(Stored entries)
########
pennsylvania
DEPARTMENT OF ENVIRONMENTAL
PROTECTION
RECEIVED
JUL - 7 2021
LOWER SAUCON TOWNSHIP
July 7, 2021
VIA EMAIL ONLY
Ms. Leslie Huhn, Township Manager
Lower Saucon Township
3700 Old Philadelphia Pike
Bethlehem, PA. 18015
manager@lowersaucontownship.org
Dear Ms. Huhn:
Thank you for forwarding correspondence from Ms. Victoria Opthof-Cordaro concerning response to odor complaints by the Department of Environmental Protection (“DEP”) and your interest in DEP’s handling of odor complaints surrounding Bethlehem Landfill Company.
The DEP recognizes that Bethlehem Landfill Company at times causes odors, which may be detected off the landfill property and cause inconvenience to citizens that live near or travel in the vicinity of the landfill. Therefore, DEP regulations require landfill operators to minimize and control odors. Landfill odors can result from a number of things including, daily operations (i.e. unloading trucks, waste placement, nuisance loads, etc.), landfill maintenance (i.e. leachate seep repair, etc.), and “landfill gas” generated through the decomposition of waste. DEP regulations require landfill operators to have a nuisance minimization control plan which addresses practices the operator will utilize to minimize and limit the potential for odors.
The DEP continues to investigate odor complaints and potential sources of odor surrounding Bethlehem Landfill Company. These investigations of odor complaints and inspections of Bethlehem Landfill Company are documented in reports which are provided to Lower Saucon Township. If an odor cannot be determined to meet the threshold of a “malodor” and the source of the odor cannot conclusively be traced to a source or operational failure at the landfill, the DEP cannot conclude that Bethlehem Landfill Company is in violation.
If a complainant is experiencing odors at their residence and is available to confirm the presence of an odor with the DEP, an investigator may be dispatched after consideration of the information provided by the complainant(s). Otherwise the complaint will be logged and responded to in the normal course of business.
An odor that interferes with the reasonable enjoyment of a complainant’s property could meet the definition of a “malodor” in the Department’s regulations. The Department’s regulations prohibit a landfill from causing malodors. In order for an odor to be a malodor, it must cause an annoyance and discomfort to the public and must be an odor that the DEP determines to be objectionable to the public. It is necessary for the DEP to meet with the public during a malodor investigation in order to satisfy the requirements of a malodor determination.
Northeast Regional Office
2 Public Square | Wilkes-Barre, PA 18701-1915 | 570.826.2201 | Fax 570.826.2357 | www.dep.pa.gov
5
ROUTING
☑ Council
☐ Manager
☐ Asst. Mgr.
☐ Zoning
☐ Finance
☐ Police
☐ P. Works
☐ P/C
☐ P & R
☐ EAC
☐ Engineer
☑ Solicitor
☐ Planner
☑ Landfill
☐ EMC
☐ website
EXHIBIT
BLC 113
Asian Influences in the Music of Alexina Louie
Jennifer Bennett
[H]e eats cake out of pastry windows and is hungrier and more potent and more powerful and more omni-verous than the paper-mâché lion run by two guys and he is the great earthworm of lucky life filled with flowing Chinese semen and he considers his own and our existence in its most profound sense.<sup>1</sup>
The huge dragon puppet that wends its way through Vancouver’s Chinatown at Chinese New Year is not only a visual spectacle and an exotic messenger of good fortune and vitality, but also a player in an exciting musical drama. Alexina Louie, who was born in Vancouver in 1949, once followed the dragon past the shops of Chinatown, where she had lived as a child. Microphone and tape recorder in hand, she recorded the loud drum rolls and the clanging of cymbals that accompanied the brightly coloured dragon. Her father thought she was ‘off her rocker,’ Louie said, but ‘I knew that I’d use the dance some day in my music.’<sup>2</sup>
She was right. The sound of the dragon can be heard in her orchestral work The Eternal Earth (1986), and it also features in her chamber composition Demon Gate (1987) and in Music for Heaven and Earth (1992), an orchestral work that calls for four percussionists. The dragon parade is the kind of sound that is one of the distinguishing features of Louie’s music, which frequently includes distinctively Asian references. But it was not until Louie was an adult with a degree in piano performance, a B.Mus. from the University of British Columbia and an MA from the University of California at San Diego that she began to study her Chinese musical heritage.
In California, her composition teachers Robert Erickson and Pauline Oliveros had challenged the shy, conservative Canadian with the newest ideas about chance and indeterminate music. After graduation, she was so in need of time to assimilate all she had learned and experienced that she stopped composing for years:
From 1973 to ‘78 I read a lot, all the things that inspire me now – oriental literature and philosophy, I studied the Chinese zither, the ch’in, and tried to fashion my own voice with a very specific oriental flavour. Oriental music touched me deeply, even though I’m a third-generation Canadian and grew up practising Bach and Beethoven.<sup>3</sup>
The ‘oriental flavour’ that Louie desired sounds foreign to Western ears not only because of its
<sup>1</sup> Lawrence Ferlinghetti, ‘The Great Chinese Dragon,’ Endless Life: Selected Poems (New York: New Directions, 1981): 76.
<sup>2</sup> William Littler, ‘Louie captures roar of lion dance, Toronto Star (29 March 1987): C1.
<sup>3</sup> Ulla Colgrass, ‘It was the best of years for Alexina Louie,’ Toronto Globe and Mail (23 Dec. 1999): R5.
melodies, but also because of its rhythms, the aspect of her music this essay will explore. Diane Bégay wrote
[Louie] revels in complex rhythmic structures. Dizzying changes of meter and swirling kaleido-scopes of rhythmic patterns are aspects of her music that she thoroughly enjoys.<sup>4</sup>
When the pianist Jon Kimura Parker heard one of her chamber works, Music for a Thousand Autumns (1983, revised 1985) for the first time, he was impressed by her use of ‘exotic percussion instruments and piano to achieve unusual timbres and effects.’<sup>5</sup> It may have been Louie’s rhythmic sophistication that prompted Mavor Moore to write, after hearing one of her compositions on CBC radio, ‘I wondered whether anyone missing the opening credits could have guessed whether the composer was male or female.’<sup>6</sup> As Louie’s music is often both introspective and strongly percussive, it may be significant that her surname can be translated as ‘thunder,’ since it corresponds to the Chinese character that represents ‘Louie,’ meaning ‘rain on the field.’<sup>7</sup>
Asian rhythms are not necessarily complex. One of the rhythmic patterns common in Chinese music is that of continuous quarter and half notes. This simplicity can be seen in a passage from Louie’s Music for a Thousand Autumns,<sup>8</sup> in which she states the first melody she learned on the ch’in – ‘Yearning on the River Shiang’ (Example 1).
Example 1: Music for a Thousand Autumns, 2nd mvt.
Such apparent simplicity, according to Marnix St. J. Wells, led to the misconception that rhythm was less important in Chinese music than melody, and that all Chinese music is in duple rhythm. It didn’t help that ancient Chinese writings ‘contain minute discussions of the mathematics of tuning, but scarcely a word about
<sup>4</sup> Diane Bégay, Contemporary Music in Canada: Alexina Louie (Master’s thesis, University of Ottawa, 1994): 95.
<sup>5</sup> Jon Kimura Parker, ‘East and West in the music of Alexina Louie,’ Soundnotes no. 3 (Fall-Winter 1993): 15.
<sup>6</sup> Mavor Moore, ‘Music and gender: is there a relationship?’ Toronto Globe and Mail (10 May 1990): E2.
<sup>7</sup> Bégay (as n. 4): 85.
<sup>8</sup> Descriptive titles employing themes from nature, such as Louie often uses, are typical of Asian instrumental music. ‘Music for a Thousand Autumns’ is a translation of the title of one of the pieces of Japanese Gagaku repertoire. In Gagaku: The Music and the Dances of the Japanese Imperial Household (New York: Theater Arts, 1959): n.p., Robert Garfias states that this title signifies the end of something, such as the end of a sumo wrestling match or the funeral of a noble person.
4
########
BRIEF:
I would like you to return every entry exactly, with nothing changed.

ANSWER FOR THIS EXERCISE:
pennsylvania
DEPARTMENT OF ENVIRONMENTAL
PROTECTION
RECEIVED
JUL - 7 2021
LOWER SAUCON TOWNSHIP
July 7, 2021
VIA EMAIL ONLY
Ms. Leslie Huhn, Township Manager
Lower Saucon Township
3700 Old Philadelphia Pike
Bethlehem, PA. 18015
manager@lowersaucontownship.org
Dear Ms. Huhn:
Thank you for forwarding correspondence from Ms. Victoria Opthof-Cordaro concerning response to odor complaints by the Department of Environmental Protection (“DEP”) and your interest in DEP’s handling of odor complaints surrounding Bethlehem Landfill Company.
The DEP recognizes that Bethlehem Landfill Company at times causes odors, which may be detected off the landfill property and cause inconvenience to citizens that live near or travel in the vicinity of the landfill. Therefore, DEP regulations require landfill operators to minimize and control odors. Landfill odors can result from a number of things including, daily operations (i.e. unloading trucks, waste placement, nuisance loads, etc.), landfill maintenance (i.e. leachate seep repair, etc.), and “landfill gas” generated through the decomposition of waste. DEP regulations require landfill operators to have a nuisance minimization control plan which addresses practices the operator will utilize to minimize and limit the potential for odors.
The DEP continues to investigate odor complaints and potential sources of odor surrounding Bethlehem Landfill Company. These investigations of odor complaints and inspections of Bethlehem Landfill Company are documented in reports which are provided to Lower Saucon Township. If an odor cannot be determined to meet the threshold of a “malodor” and the source of the odor cannot conclusively be traced to a source or operational failure at the landfill, the DEP cannot conclude that Bethlehem Landfill Company is in violation.
If a complainant is experiencing odors at their residence and is available to confirm the presence of an odor with the DEP, an investigator may be dispatched after consideration of the information provided by the complainant(s). Otherwise the complaint will be logged and responded to in the normal course of business.
An odor that interferes with the reasonable enjoyment of a complainant’s property could meet the definition of a “malodor” in the Department’s regulations. The Department’s regulations prohibit a landfill from causing malodors. In order for an odor to be a malodor, it must cause an annoyance and discomfort to the public and must be an odor that the DEP determines to be objectionable to the public. It is necessary for the DEP to meet with the public during a malodor investigation in order to satisfy the requirements of a malodor determination.
Northeast Regional Office
2 Public Square | Wilkes-Barre, PA 18701-1915 | 570.826.2201 | Fax 570.826.2357 | www.dep.pa.gov
5
ROUTING
☑ Council
☐ Manager
☐ Asst. Mgr.
☐ Zoning
☐ Finance
☐ Police
☐ P. Works
☐ P/C
☐ P & R
☐ EAC
☐ Engineer
☑ Solicitor
☐ Planner
☑ Landfill
☐ EMC
☐ website
EXHIBIT
BLC 113
Asian Influences in the Music of Alexina Louie
Jennifer Bennett
[H]e eats cake out of pastry windows and is hungrier and more potent and more powerful and more omni-verous than the paper-mâché lion run by two guys and he is the great earthworm of lucky life filled with flowing Chinese semen and he considers his own and our existence in its most profound sense.<sup>1</sup>
The huge dragon puppet that wends its way through Vancouver’s Chinatown at Chinese New Year is not only a visual spectacle and an exotic messenger of good fortune and vitality, but also a player in an exciting musical drama. Alexina Louie, who was born in Vancouver in 1949, once followed the dragon past the shops of Chinatown, where she had lived as a child. Microphone and tape recorder in hand, she recorded the loud drum rolls and the clanging of cymbals that accompanied the brightly coloured dragon. Her father thought she was ‘off her rocker,’ Louie said, but ‘I knew that I’d use the dance some day in my music.’<sup>2</sup>
She was right. The sound of the dragon can be heard in her orchestral work The Eternal Earth (1986), and it also features in her chamber composition Demon Gate (1987) and in Music for Heaven and Earth (1992), an orchestral work that calls for four percussionists. The dragon parade is the kind of sound that is one of the distinguishing features of Louie’s music, which frequently includes distinctively Asian references. But it was not until Louie was an adult with a degree in piano performance, a B.Mus. from the University of British Columbia and an MA from the University of California at San Diego that she began to study her Chinese musical heritage.
In California, her composition teachers Robert Erickson and Pauline Oliveros had challenged the shy, conservative Canadian with the newest ideas about chance and indeterminate music. After graduation, she was so in need of time to assimilate all she had learned and experienced that she stopped composing for years:
From 1973 to ‘78 I read a lot, all the things that inspire me now – oriental literature and philosophy, I studied the Chinese zither, the ch’in, and tried to fashion my own voice with a very specific oriental flavour. Oriental music touched me deeply, even though I’m a third-generation Canadian and grew up practising Bach and Beethoven.<sup>3</sup>
The ‘oriental flavour’ that Louie desired sounds foreign to Western ears not only because of its
<sup>1</sup> Lawrence Ferlinghetti, ‘The Great Chinese Dragon,’ Endless Life: Selected Poems (New York: New Directions, 1981): 76.
<sup>2</sup> William Littler, ‘Louie captures roar of lion dance, Toronto Star (29 March 1987): C1.
<sup>3</sup> Ulla Colgrass, ‘It was the best of years for Alexina Louie,’ Toronto Globe and Mail (23 Dec. 1999): R5.
melodies, but also because of its rhythms, the aspect of her music this essay will explore. Diane Bégay wrote
[Louie] revels in complex rhythmic structures. Dizzying changes of meter and swirling kaleido-scopes of rhythmic patterns are aspects of her music that she thoroughly enjoys.<sup>4</sup>
When the pianist Jon Kimura Parker heard one of her chamber works, Music for a Thousand Autumns (1983, revised 1985) for the first time, he was impressed by her use of ‘exotic percussion instruments and piano to achieve unusual timbres and effects.’<sup>5</sup> It may have been Louie’s rhythmic sophistication that prompted Mavor Moore to write, after hearing one of her compositions on CBC radio, ‘I wondered whether anyone missing the opening credits could have guessed whether the composer was male or female.’<sup>6</sup> As Louie’s music is often both introspective and strongly percussive, it may be significant that her surname can be translated as ‘thunder,’ since it corresponds to the Chinese character that represents ‘Louie,’ meaning ‘rain on the field.’<sup>7</sup>
Asian rhythms are not necessarily complex. One of the rhythmic patterns common in Chinese music is that of continuous quarter and half notes. This simplicity can be seen in a passage from Louie’s Music for a Thousand Autumns,<sup>8</sup> in which she states the first melody she learned on the ch’in – ‘Yearning on the River Shiang’ (Example 1).
Example 1: Music for a Thousand Autumns, 2nd mvt.
Such apparent simplicity, according to Marnix St. J. Wells, led to the misconception that rhythm was less important in Chinese music than melody, and that all Chinese music is in duple rhythm. It didn’t help that ancient Chinese writings ‘contain minute discussions of the mathematics of tuning, but scarcely a word about
<sup>4</sup> Diane Bégay, Contemporary Music in Canada: Alexina Louie (Master’s thesis, University of Ottawa, 1994): 95.
<sup>5</sup> Jon Kimura Parker, ‘East and West in the music of Alexina Louie,’ Soundnotes no. 3 (Fall-Winter 1993): 15.
<sup>6</sup> Mavor Moore, ‘Music and gender: is there a relationship?’ Toronto Globe and Mail (10 May 1990): E2.
<sup>7</sup> Bégay (as n. 4): 85.
<sup>8</sup> Descriptive titles employing themes from nature, such as Louie often uses, are typical of Asian instrumental music. ‘Music for a Thousand Autumns’ is a translation of the title of one of the pieces of Japanese Gagaku repertoire. In Gagaku: The Music and the Dances of the Japanese Imperial Household (New York: Theater Arts, 1959): n.p., Robert Garfias states that this title signifies the end of something, such as the end of a sumo wrestling match or the funeral of a noble person.
4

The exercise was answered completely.